**Material for this task:**
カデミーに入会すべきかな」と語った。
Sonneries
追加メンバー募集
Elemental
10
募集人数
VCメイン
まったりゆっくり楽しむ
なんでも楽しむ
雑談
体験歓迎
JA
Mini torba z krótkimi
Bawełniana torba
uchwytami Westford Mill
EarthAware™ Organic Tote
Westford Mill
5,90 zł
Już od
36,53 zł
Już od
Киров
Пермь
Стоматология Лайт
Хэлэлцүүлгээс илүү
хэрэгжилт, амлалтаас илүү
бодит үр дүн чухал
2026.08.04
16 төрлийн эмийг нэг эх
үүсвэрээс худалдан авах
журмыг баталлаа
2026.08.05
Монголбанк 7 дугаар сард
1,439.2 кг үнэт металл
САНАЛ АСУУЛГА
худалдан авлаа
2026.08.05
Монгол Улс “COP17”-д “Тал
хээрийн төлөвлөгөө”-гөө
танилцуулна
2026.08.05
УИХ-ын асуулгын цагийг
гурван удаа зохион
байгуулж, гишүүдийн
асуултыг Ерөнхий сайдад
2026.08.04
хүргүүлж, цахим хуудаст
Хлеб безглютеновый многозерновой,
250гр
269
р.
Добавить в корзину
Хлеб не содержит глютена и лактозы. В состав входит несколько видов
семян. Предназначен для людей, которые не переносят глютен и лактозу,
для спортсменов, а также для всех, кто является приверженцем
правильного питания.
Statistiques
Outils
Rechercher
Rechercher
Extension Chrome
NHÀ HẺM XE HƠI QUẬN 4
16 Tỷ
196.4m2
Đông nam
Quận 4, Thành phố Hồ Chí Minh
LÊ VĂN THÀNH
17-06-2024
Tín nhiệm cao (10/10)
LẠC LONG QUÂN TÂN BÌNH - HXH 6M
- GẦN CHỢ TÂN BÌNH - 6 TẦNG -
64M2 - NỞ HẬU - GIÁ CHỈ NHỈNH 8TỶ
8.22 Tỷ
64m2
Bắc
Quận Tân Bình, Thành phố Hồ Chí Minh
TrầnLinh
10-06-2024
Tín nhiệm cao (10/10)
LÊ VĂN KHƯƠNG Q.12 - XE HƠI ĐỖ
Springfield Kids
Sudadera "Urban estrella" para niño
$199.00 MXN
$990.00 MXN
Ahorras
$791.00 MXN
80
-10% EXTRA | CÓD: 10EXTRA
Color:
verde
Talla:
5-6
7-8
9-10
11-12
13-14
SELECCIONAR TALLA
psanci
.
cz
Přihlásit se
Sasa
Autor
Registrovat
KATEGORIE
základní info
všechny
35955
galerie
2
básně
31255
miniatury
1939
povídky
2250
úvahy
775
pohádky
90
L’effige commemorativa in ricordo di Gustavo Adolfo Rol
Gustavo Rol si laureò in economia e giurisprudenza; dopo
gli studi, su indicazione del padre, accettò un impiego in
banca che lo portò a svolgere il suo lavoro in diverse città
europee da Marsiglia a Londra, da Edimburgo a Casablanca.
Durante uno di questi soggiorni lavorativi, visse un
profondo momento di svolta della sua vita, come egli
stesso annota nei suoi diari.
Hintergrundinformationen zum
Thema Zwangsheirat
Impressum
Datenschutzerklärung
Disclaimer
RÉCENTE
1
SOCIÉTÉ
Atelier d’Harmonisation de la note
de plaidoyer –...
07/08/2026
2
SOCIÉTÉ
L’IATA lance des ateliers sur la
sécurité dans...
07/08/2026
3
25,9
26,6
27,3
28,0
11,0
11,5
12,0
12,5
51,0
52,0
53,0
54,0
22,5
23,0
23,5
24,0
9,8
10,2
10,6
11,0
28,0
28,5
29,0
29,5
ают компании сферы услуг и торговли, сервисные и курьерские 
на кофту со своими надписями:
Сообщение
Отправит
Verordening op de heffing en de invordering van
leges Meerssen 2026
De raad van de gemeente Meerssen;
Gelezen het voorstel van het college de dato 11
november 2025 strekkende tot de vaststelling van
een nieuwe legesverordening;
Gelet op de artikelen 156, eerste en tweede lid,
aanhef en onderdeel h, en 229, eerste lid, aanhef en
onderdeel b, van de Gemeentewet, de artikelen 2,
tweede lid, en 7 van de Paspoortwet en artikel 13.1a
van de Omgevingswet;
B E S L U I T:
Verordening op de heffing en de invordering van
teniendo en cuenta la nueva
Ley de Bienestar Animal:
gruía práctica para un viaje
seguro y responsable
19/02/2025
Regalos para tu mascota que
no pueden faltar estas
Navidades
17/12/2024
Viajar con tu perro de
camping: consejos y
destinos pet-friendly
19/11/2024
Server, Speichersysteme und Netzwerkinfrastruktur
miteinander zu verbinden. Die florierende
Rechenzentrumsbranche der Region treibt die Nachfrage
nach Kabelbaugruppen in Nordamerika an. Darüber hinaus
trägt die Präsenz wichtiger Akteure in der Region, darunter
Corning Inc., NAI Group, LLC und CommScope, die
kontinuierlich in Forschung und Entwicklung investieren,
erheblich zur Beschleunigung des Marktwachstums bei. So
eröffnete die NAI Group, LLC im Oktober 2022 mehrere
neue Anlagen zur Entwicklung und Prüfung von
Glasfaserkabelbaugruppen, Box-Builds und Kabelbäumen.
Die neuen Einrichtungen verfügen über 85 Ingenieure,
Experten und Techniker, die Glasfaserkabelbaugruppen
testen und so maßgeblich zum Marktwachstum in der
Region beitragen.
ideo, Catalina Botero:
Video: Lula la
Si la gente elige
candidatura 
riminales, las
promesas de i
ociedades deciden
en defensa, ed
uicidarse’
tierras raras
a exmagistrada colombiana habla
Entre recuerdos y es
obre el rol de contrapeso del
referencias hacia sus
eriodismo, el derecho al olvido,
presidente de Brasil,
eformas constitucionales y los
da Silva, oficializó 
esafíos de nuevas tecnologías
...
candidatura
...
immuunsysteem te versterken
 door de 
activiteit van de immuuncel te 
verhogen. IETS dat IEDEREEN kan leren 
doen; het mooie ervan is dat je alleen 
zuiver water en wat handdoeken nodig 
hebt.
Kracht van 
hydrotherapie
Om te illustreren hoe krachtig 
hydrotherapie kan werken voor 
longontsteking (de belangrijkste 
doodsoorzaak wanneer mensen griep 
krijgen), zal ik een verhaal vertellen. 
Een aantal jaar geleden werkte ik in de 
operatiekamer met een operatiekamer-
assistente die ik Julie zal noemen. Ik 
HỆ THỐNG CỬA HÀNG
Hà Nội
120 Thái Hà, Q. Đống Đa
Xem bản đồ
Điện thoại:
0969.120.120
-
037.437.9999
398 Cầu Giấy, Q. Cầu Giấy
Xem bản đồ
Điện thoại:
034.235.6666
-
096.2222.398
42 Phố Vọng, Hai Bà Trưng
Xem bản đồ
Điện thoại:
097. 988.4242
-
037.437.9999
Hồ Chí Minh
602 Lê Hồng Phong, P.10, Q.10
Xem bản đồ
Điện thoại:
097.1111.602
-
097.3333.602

**Exercise objective:** Look through the material above for the word "hydrotherapie" and copy every line that has it.

**Solution for this exercise:**
hydrotherapie
hydrotherapie kan werken voor 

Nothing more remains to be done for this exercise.